Please submit the question marked * to your tutor.
The following bit of code defines the polynomial $p(x) = ax^2 + bx +c$ and evaluates it at $x=2$
a,b,c=1,3,2
p = lambda x: a*x**2+b*x+c
x = 2
print('The polynomial evaluated at x=2 is',p(x))
The polynomial evaluated at x=2 is 12
Complete the following to write a function to return the roots of a quadratic polynomial given coefficients a,b,c.
import numpy as np
def quad_roots(a,b,c):
#fill in
# xp = ...
# xm = ...
return xp, xm
Try your code with $a = 10^{-3}$, $b=10^{6}$ and $c=10^{-3}$.
Does your function suffer from cancellation errors? If so, modify your function to avoid this.
By using the Taylor expansion for $\sqrt{1-x}$, work out what the actual roots are to 16 significant figures.
Note: Evaluate your polynomial at the computed roots, the value should be close to 0 (although not exactly 0 due to machine precision).
Hint: Which root would suffer from cancellation errors? If you know one root to high accuracy, can you work out the other?
a,b,c = 1e-3,1e6,1e-3
# test out your function!
Run the following command. It defines the Hilbert matrix which has $(i,j)$ entry as $1/(i+j-1)$ for $i,j=1,\ldots, d$.
from scipy.linalg import hilbert
d=3
A = hilbert(d)
print(A)
[[1. 0.5 0.33333333] [0.5 0.33333333 0.25 ] [0.33333333 0.25 0.2 ]]

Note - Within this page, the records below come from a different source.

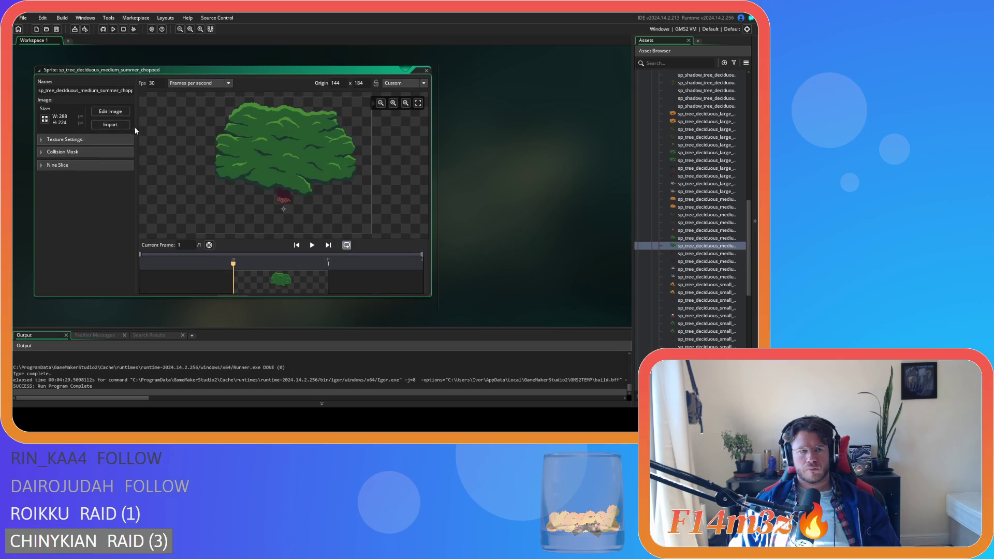
click(45, 120)
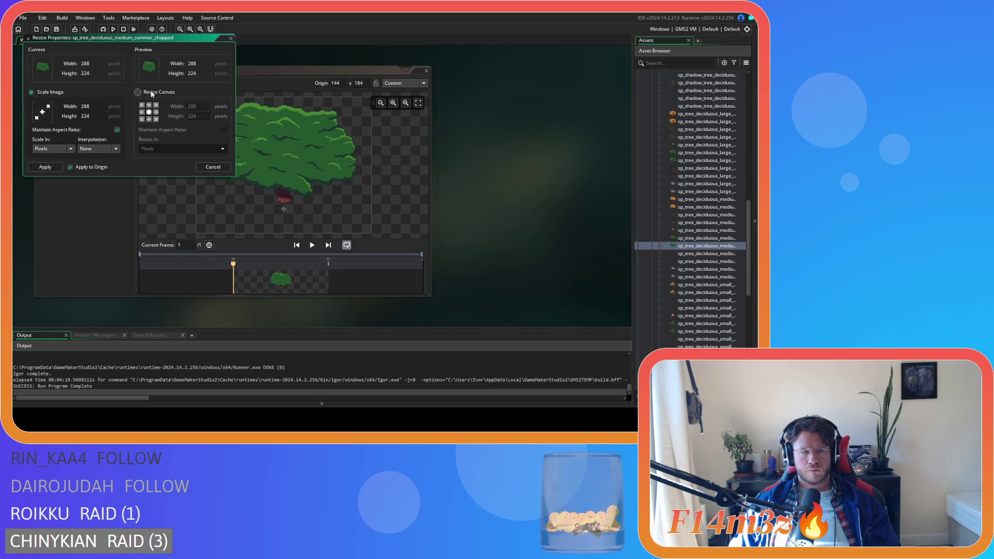
click(152, 94)
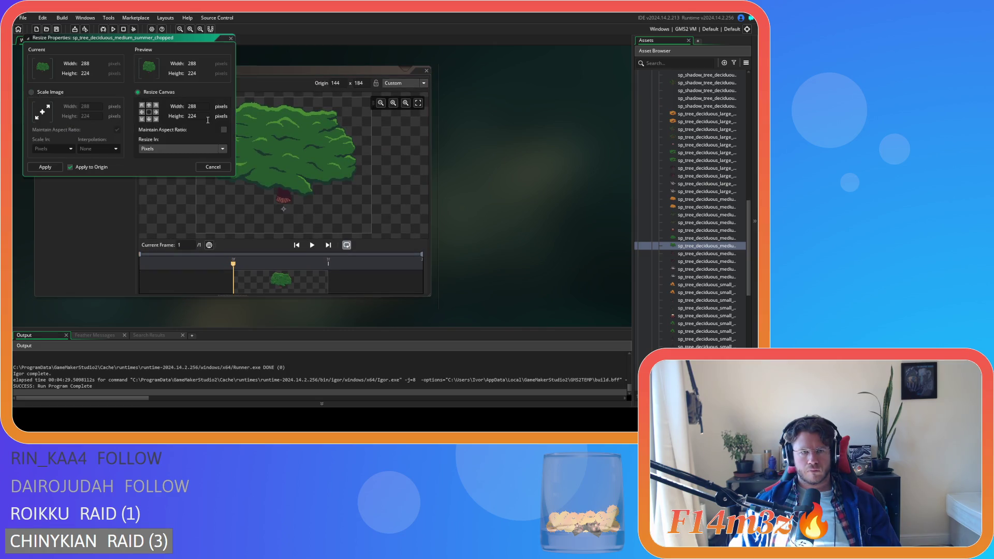
click(149, 105)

Let $b\in \mathbb{R}^d$ have random entries defined as follows.
b = np.random.randn(d,)
We can solve the linear system $Ax = b$ and compute the residue $r = Ax - b$ as follow:
x = np.linalg.solve(A,b)
r = A@x - b
print('Should be small:', np.linalg.norm(r))
Should be small: 1.8251269632034268e-15
In the above, the norm computes $\|r\|:= \sqrt{r^\top r}$
Repeat the above for $d=10$ and $d=20$, what do you observe?